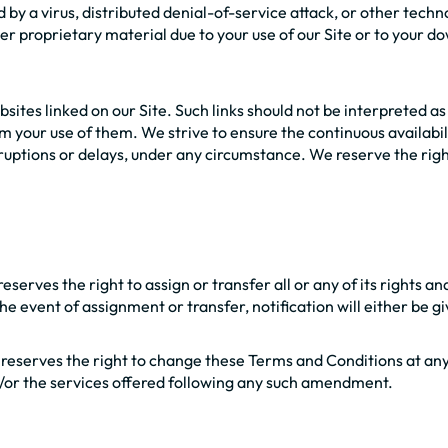
d by a virus, distributed denial-of-service attack, or other tech
proprietary material due to your use of our Site or to your dow
sites linked on our Site. Such links should not be interpreted a
m your use of them. We strive to ensure the continuous availabil
rruptions or delays, under any circumstance. We reserve the right
serves the right to assign or transfer all or any of its rights 
he event of assignment or transfer, notification will either be g
 reserves the right to change these Terms and Conditions at an
d/or the services offered following any such amendment.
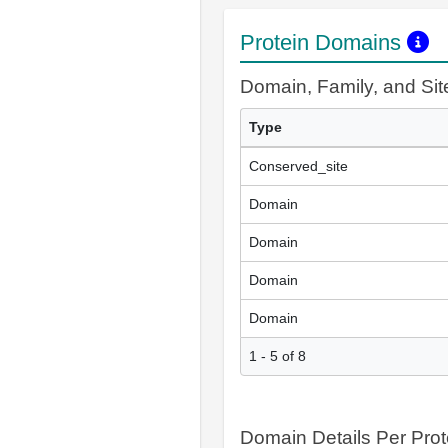
Protein Domains
Domain, Family, and Si
Type
Conserved_site
Domain
Domain
Domain
Domain
1 - 5 of 8
Domain Details Per Prot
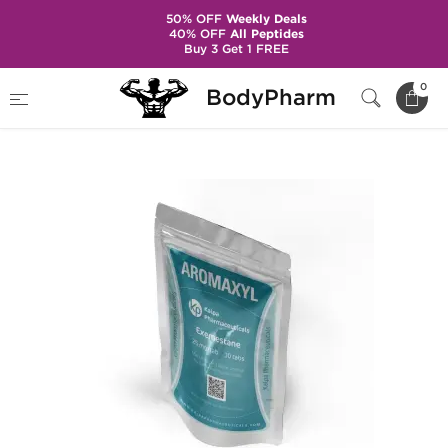
50% OFF
Weekly Deals
40% OFF
All Peptides
Buy 3 Get 1 FREE
Home
Brands
Kalpa Pharmaceuticals
0
BodyPharm
Aromaxyl 25 mg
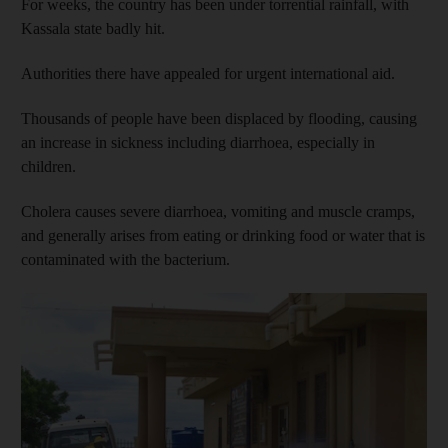
For weeks, the country has been under torrential rainfall, with
Kassala state badly hit.
Authorities there have appealed for urgent international aid.
Thousands of people have been displaced by flooding, causing
an increase in sickness including diarrhoea, especially in
children.
Cholera causes severe diarrhoea, vomiting and muscle cramps,
and generally arises from eating or drinking food or water that is
contaminated with the bacterium.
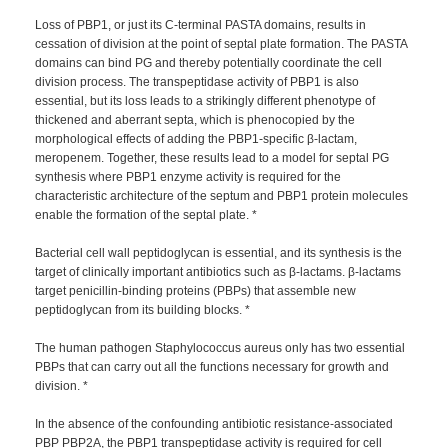
Loss of PBP1, or just its C-terminal PASTA domains, results in
cessation of division at the point of septal plate formation. The PASTA
domains can bind PG and thereby potentially coordinate the cell
division process. The transpeptidase activity of PBP1 is also
essential, but its loss leads to a strikingly different phenotype of
thickened and aberrant septa, which is phenocopied by the
morphological effects of adding the PBP1-specific β-lactam,
meropenem. Together, these results lead to a model for septal PG
synthesis where PBP1 enzyme activity is required for the
characteristic architecture of the septum and PBP1 protein molecules
enable the formation of the septal plate. *
Bacterial cell wall peptidoglycan is essential, and its synthesis is the
target of clinically important antibiotics such as β-lactams. β-lactams
target penicillin-binding proteins (PBPs) that assemble new
peptidoglycan from its building blocks. *
The human pathogen Staphylococcus aureus only has two essential
PBPs that can carry out all the functions necessary for growth and
division. *
In the absence of the confounding antibiotic resistance-associated
PBP PBP2A, the PBP1 transpeptidase activity is required for cell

★ ★ ★ ★ ★ ★ ★

What is expected
Lines containing the word "that" are to be pulled from the records and copied.

Answer for this exercise
and generally arises from eating or drinking food or water that is
target penicillin-binding proteins (PBPs) that assemble new
PBPs that can carry out all the functions necessary for growth and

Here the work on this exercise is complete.